** GIVEN TEXT **
□ □ □ □
Minnesota Court of Appeals
Jul 22, 1997
No. C4-97-365 (Minn. Ct. App. Jul. 22, 1997)

Opinion

No. C4-97-365.

Filed July 22, 1997.

Appeal from the District Court, Hennepin County, File No. 962856.

Kyle E. Hart, Holly A.R. Hart, Fabyanske, Svoboda, Westra Hart, P.A., (for appellants).

Thomas H. Crouch, Charles H. Becker, Meagher Geer, P.L.L.P., (for respondent).

Considered and decided by Short, Presiding Judge, Schumacher, Judge, and Holtan, Judge.

Retired judge of the district court, serving as judge of the Minnesota Court of Appeals by appointment pursuant to Minn. Const. art. VI, § 10.


This opinion will be unpublished and may not be cited except as provided by Minn. Stat. § 480A.08, subd. 3 (1996).
□ □ □ □
** RECORDED INFORMATION **
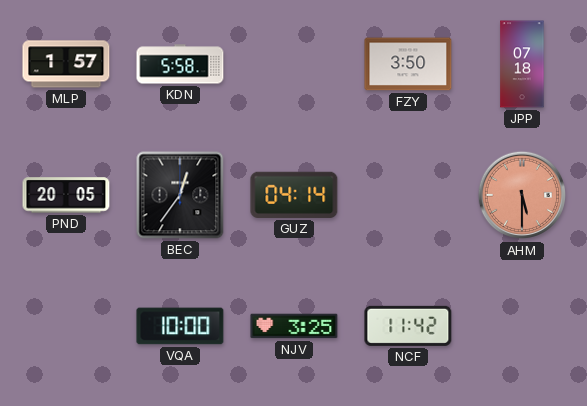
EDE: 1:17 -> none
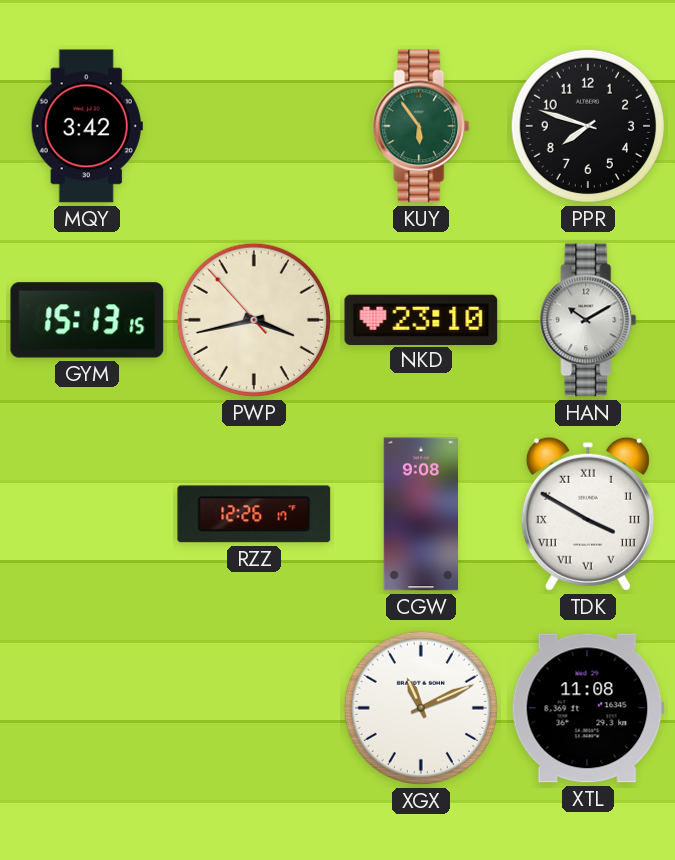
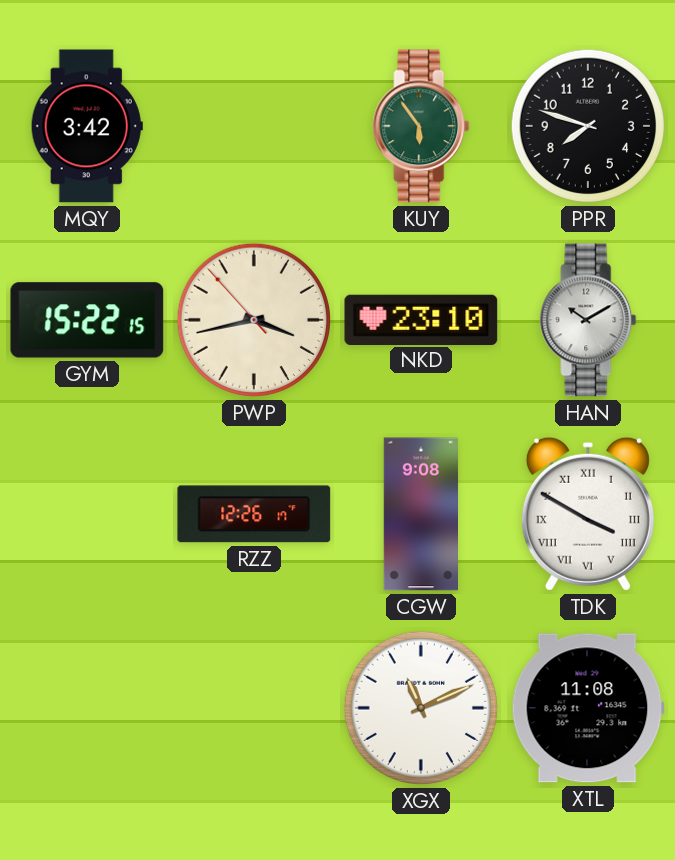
GYM: 15:13 -> 15:22
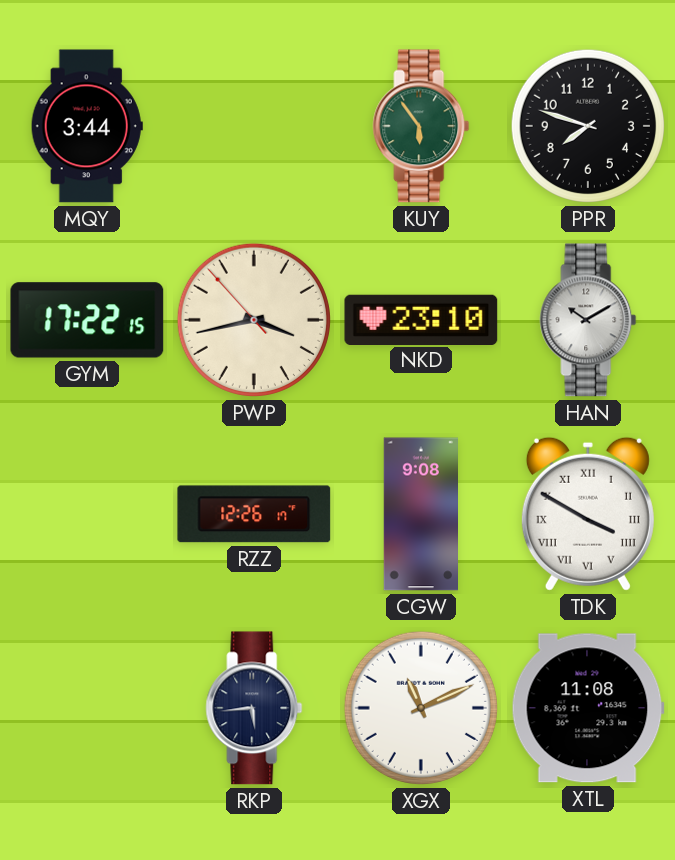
MQY: 3:42 -> 3:44
GYM: 15:22 -> 17:22
RKP: none -> 5:44
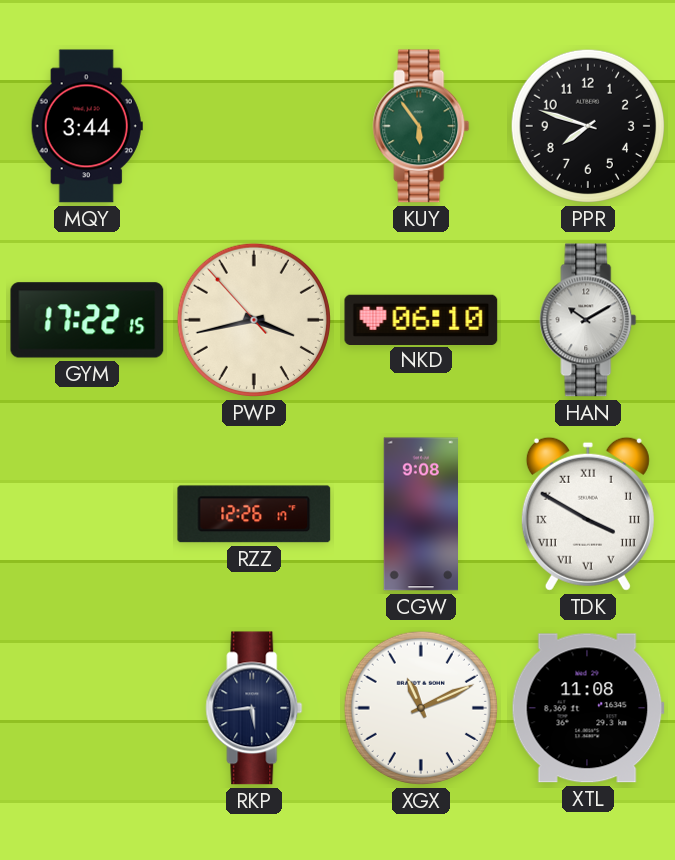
NKD: 23:10 -> 06:10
□ □ □ □
** REQUIRED WORK **
Could you extract the passage of the court opinion from "No. C4-97-365." up to and including "P.A., (for appellants).", copying it word for word? The records were taken from a different source than the court opinion.

** SOLUTION TO THE EXERCISE **
No. C4-97-365.

Filed July 22, 1997.

Appeal from the District Court, Hennepin County, File No. 962856.

Kyle E. Hart, Holly A.R. Hart, Fabyanske, Svoboda, Westra Hart, P.A., (for appellants).